Problem Space

Although at first glance network-wide capacity planning seems to be required for only Internet service providers (ISP), it also applies to any intranet that offers SLAs to customers. The users of the ISP's network are external customers who signed a contract, whereas customers of an intranet are internal users with an implicit contract. In other words, related to capacity planning, the difference between enterprise and service provider networks is merely a question of terminology. Enterprise companies manage applications for internal users, where SLAs might have been defined. A service provider manages services for external customers with a negotiation on specific SLAs. Although terminology differences between enterprises and service providers exist, the applications/services offered might actually be the same: VoIP traffic, video, business-critical. Figure 14-1, which displays an ISP network, could easily be modified for an enterprise network as follows: the server farms are called data centers, the PoPs are called remote offices, and the core network becomes a Layer 2 or Layer 3 MPLS service offered by an ISP. One observation is that networks designed for specific SLA definitions should ensure that these SLAs are guaranteed—closely monitored, with violations reported.

Network performance monitoring requires knowledge of the core traffic matrix—specifically, to determine if the SLAs are respected during connectivity problems in the network. An ISP that wants to propose SLAs to its customers should first evaluate network performance parameters such as delay, jitter, and packet loss under normal operation.
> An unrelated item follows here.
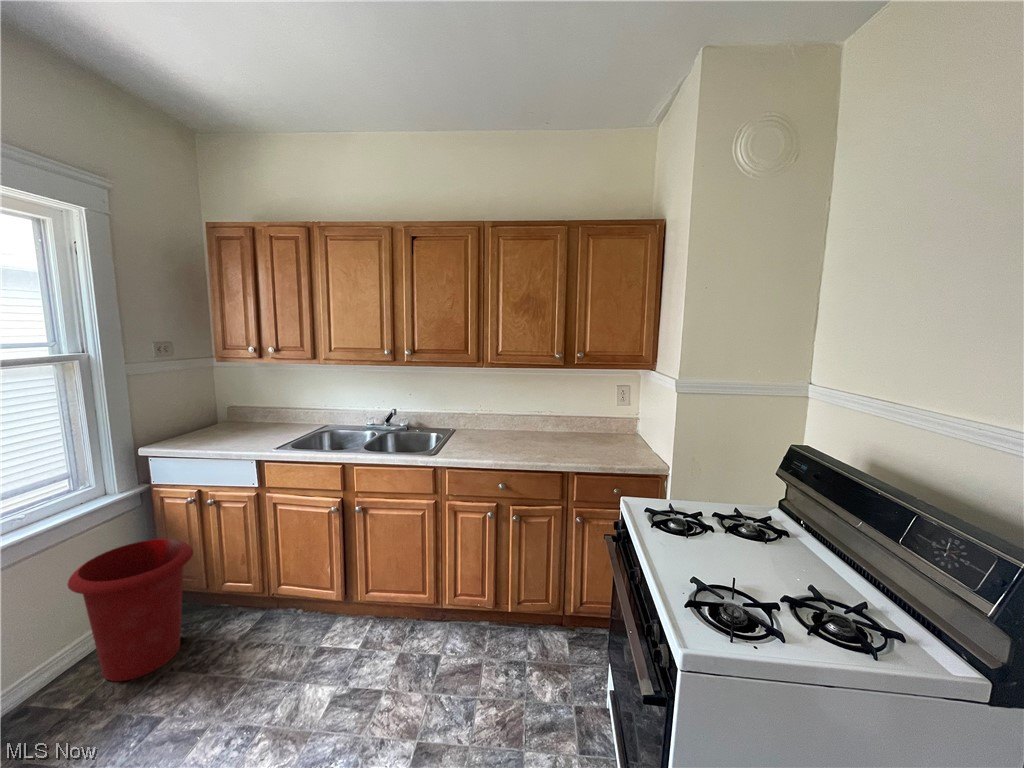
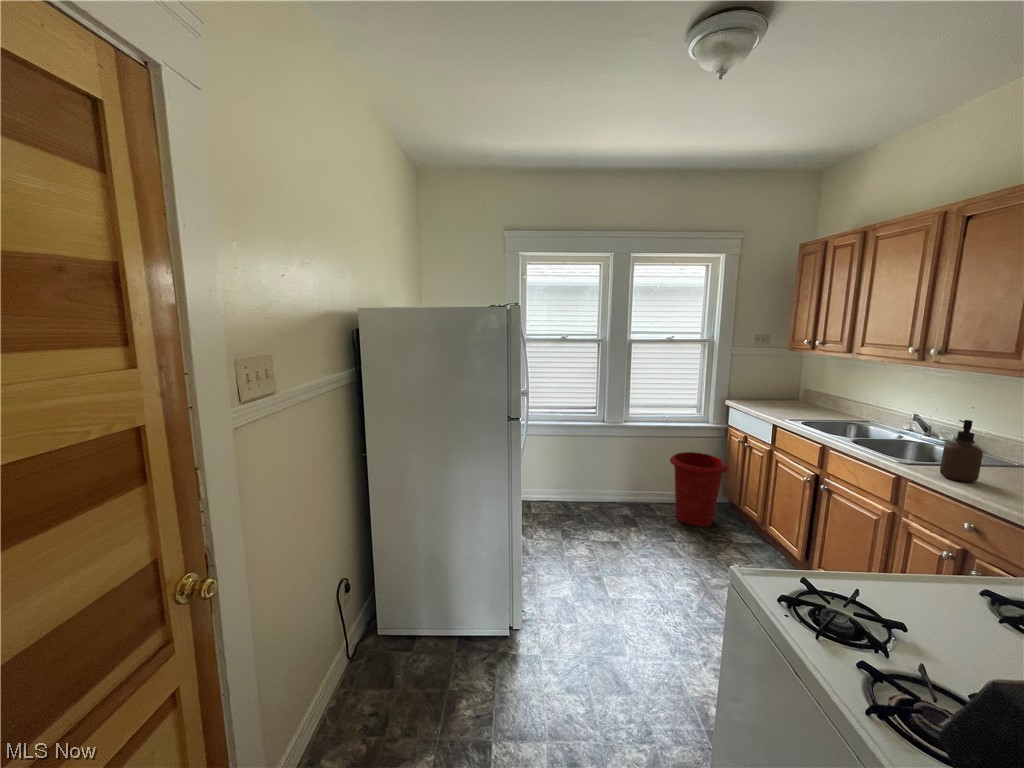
soap dispenser: none [456,406,478,456] -> present [940,420,983,482]

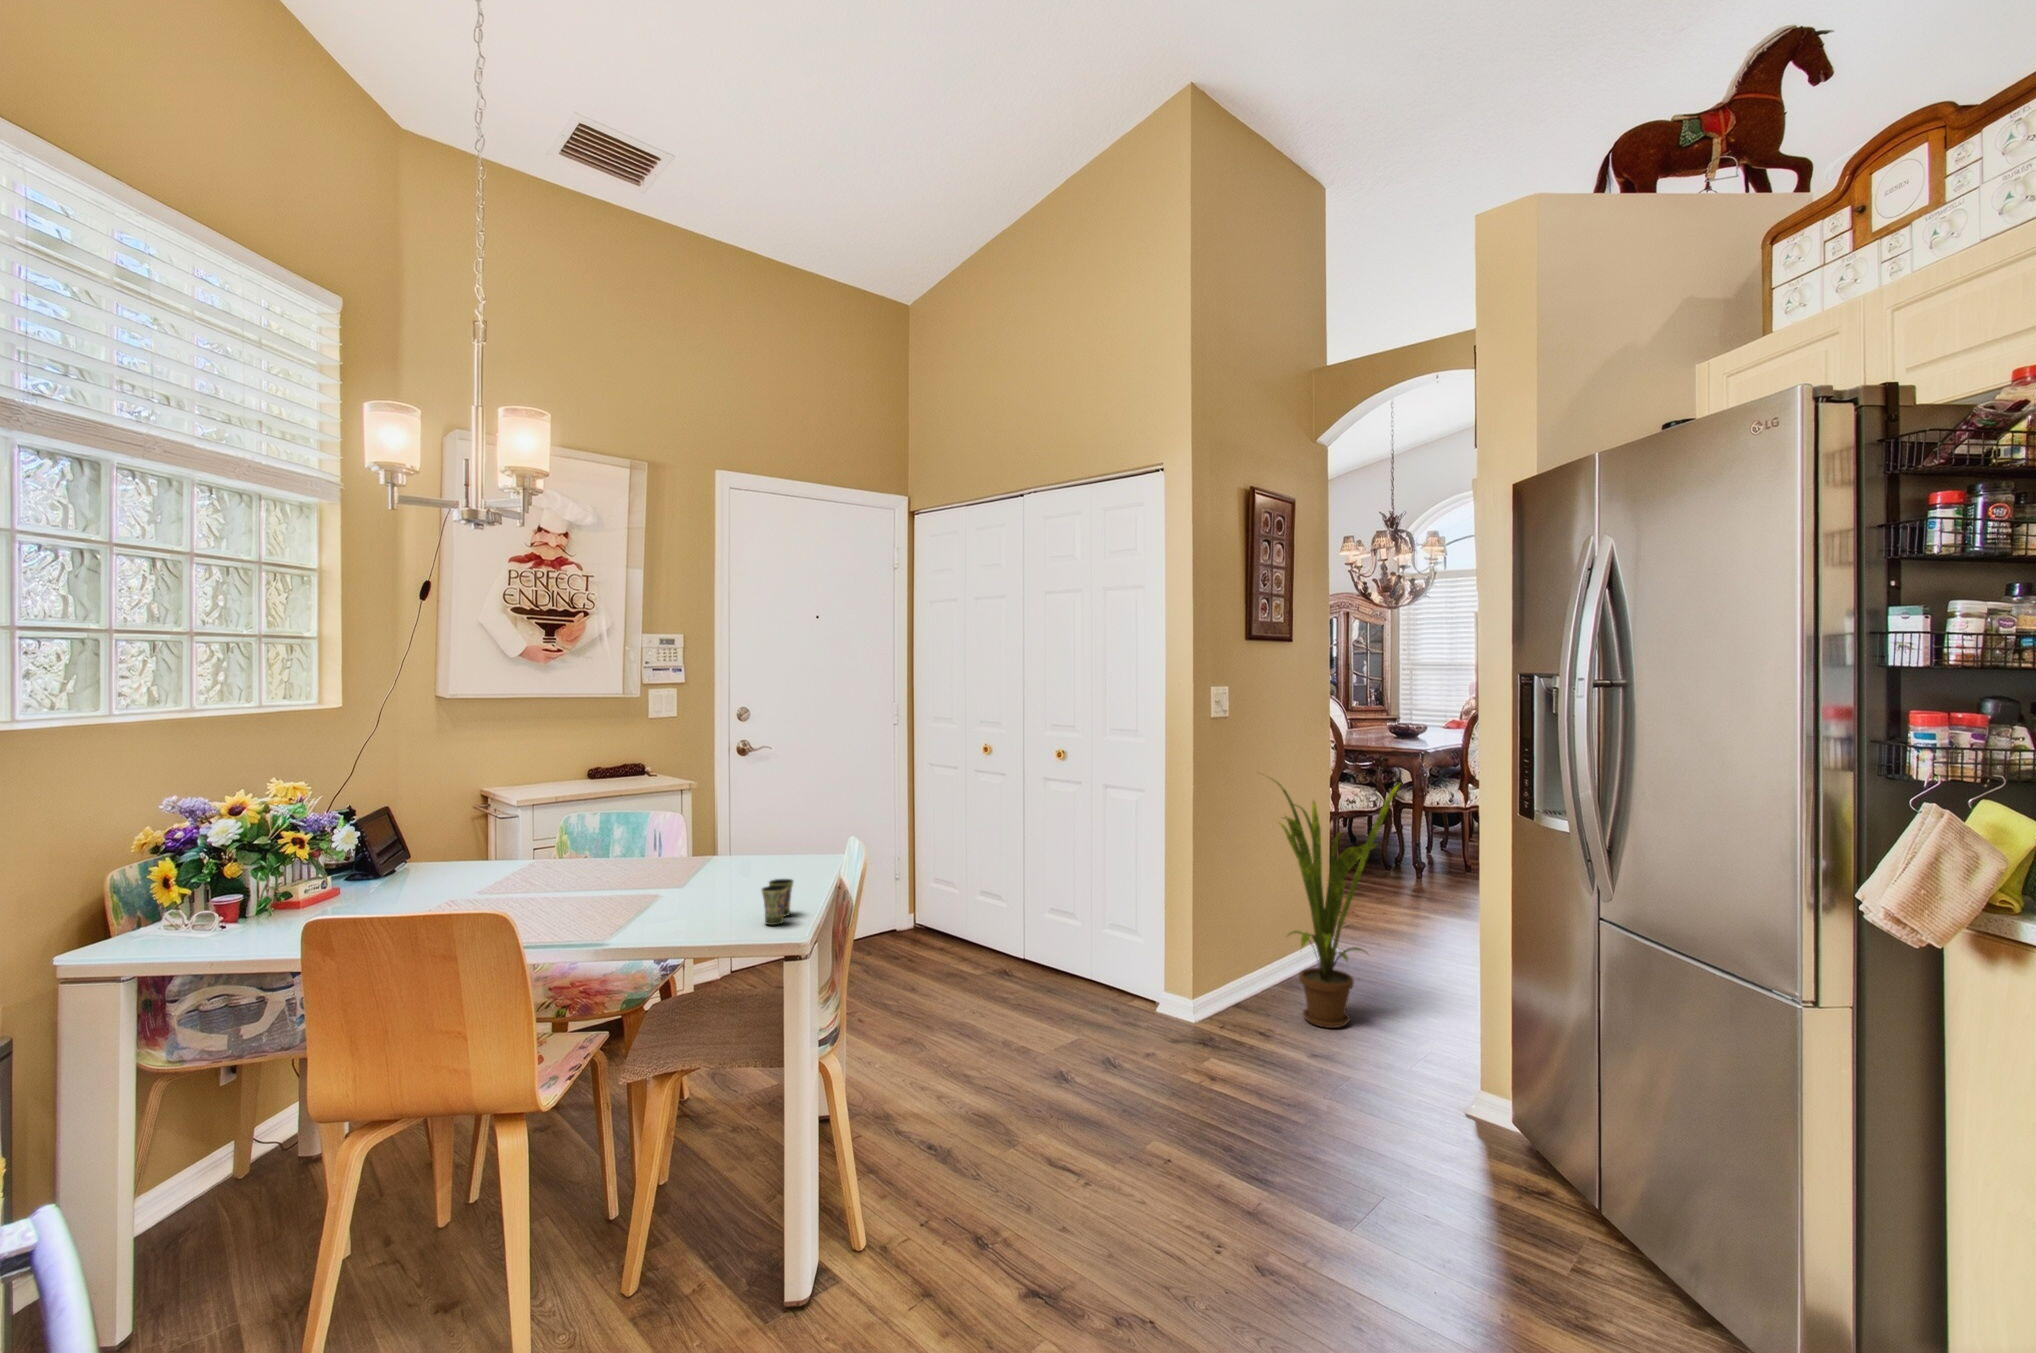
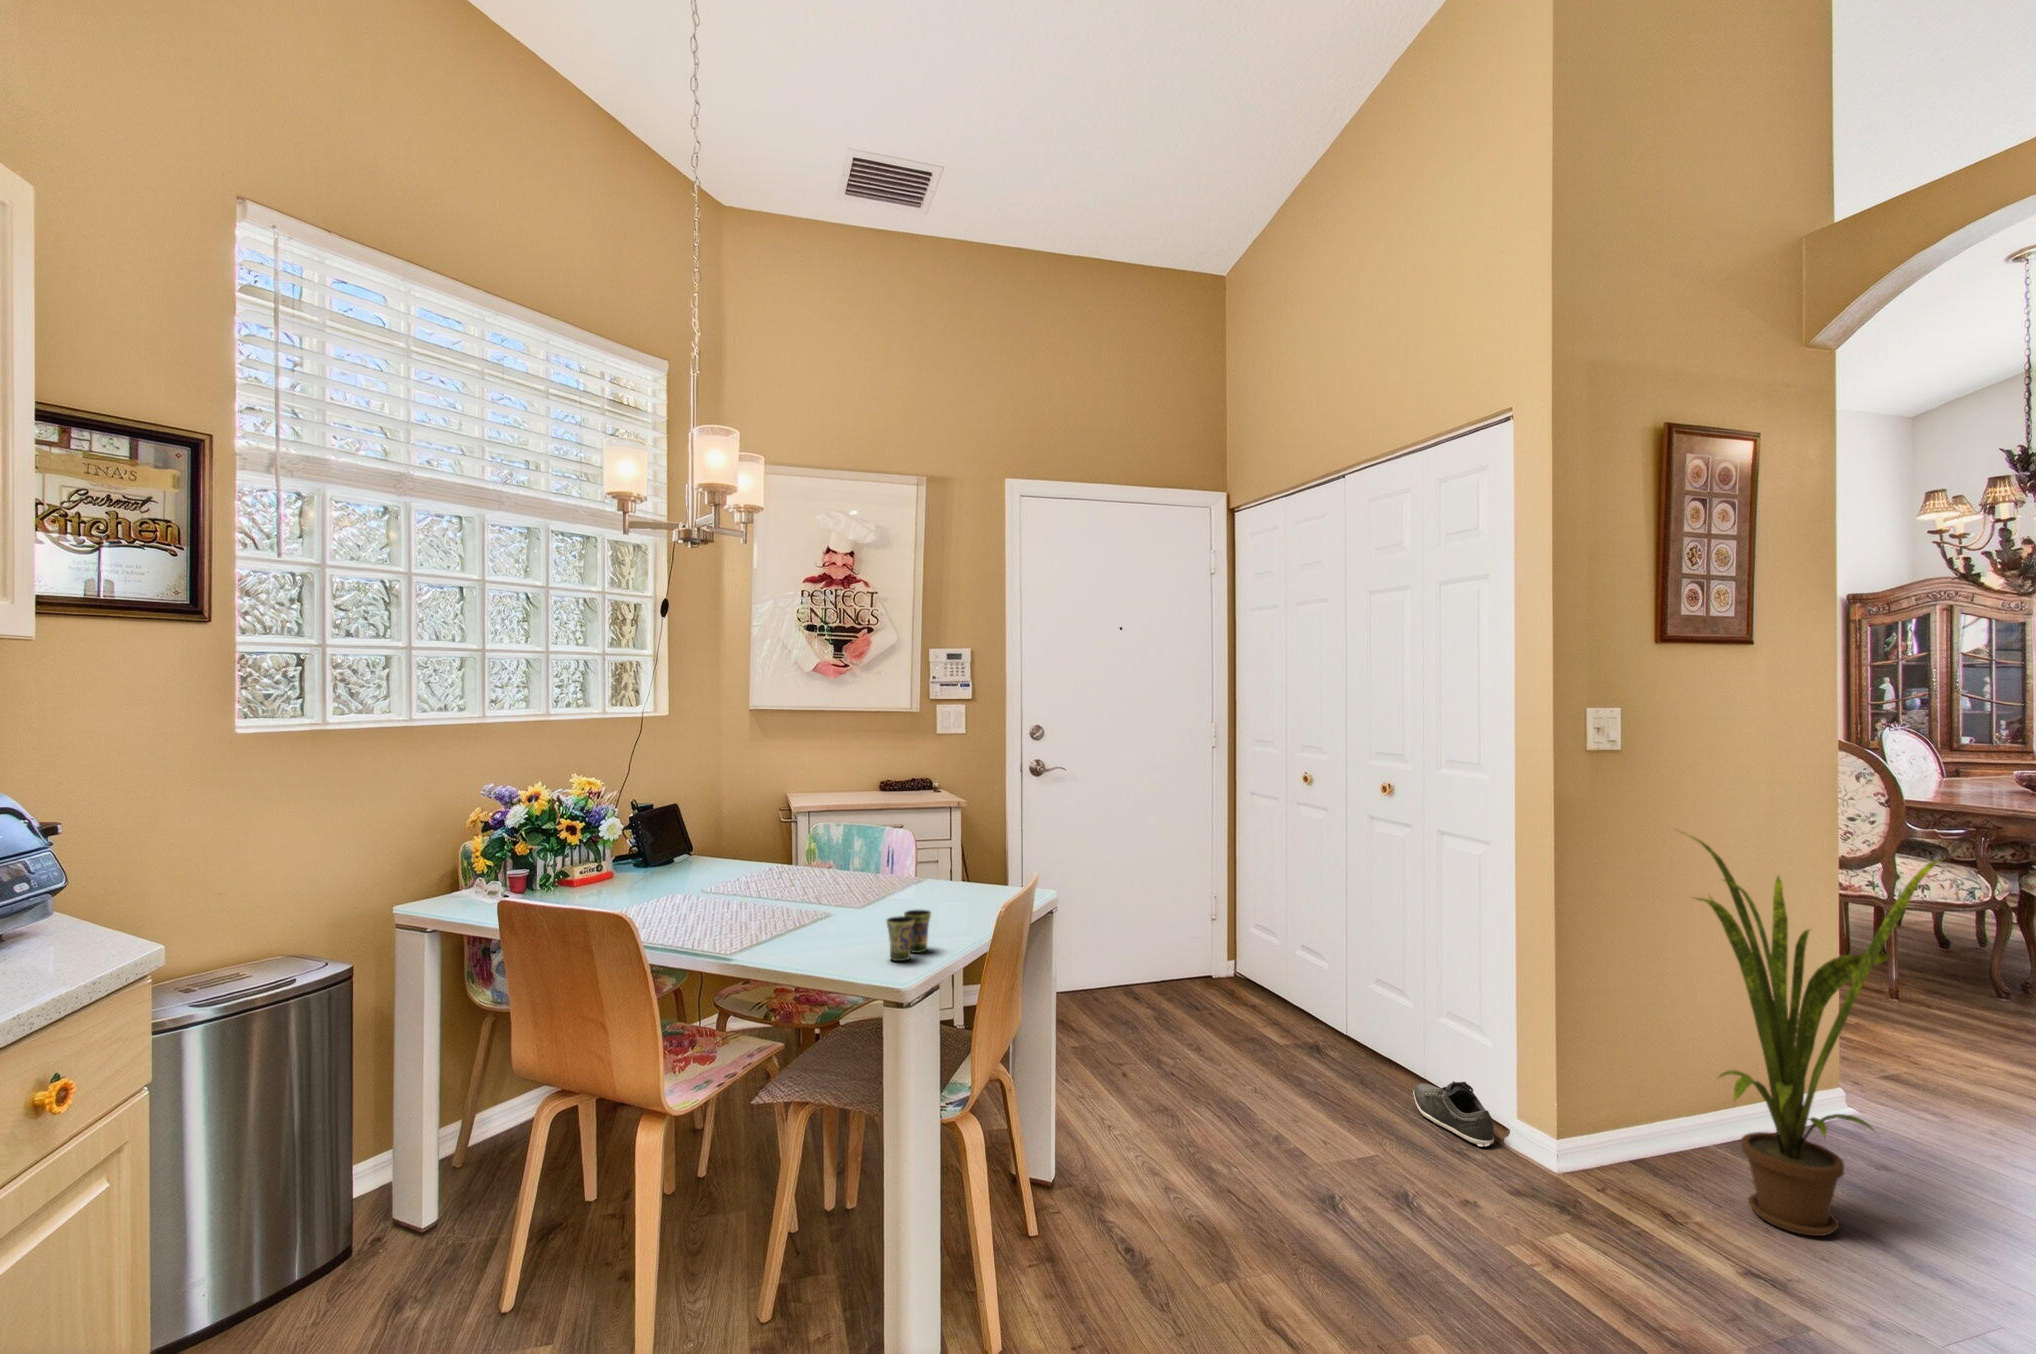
shoe: none [1088,970,1151,1015] -> present [1413,1081,1494,1147]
The results, adjusted with extra tolerance (for example, the 95th percentile), are turned into an SLA based on marketing and business requirements. On top of being able to provide specific SLAs at the current time, network-wide capacity planning is required to evaluate whether the SLAs will still be respected in a month, 6 months, or a year based on the new traffic extrapolation.

The next important question is whether the SLAs will still be respected in case of a link or router problem. Even if the Mean Time Between Failures (MTBF) metric improves over time, you can never completely eliminate nonfaulty network modules, malfunctioning routers, link outages, or human errors. A relatively simple software bug can also cause severe performance degradations. Therefore, assuming 100 percent availability at the network elements level is an unrealistic scenario. Note that high-availability functions such as device and link redundancy, backup operations centers, and clear procedures can help you get closer to 100 percent availability.

You should evaluate the SLA during network problems by combining the core traffic matrix with a simulation tool. The core traffic matrix is a table that shows the traffic volumes between the traffic origin and destination in a network. The core traffic matrix can either represent the current traffic (based on the current measurements) or consider future needs by multiplying the current core traffic matrix by a factor that represents the traffic growth. By adding this information to an application that takes into account the network topology and routing information, you can visualize the traffic flows related to the topology. If the tool also includes the link speeds, it can deduce and display link utilization with a color scheme. This allows quick visual discovery of (future) bottlenecks in the network. The simulation function of such a tool is another relevant part. When link or router problems are simulated, the routing information is recomputed, and the data from the core traffic matrix is mapped to the new topology and routing information. Next, new potential bottlenecks are calculated, and the question "Will the traffic still reach the destination in case of a network link or router failure?" can be answered. An important question can be answered afterward: "During a network or link failure, will the traffic for certain SLAs still be transmitted with the defined performance parameters?" Indeed, if during a short network outage the traffic of the gold, silver, and bronze classes is unaffected and only the best-effort traffic is influenced, at least the SLAs are respected, and no penalties need to be paid to the customers. Simulating possible what-if catastrophic scenarios in the network is the best way to proactively analyze whether the SLAs are respected during major outages. After the different scenarios have identified the potential (future) weakest points in the network, the administrator should select one or several of the following actions, depending on the defined SLAs and monetary resources:

Increase the link bandwidths
Tune the IGP metrics
Invest in high-availability solutions
Introduce traffic engineering (see the section "Traffic Profiling and Engineering" in Chapter 1)
Adjust the BGP exit points (see the section "Peering and Transit Agreements" in Chapter 1)
Develop load-balancing strategies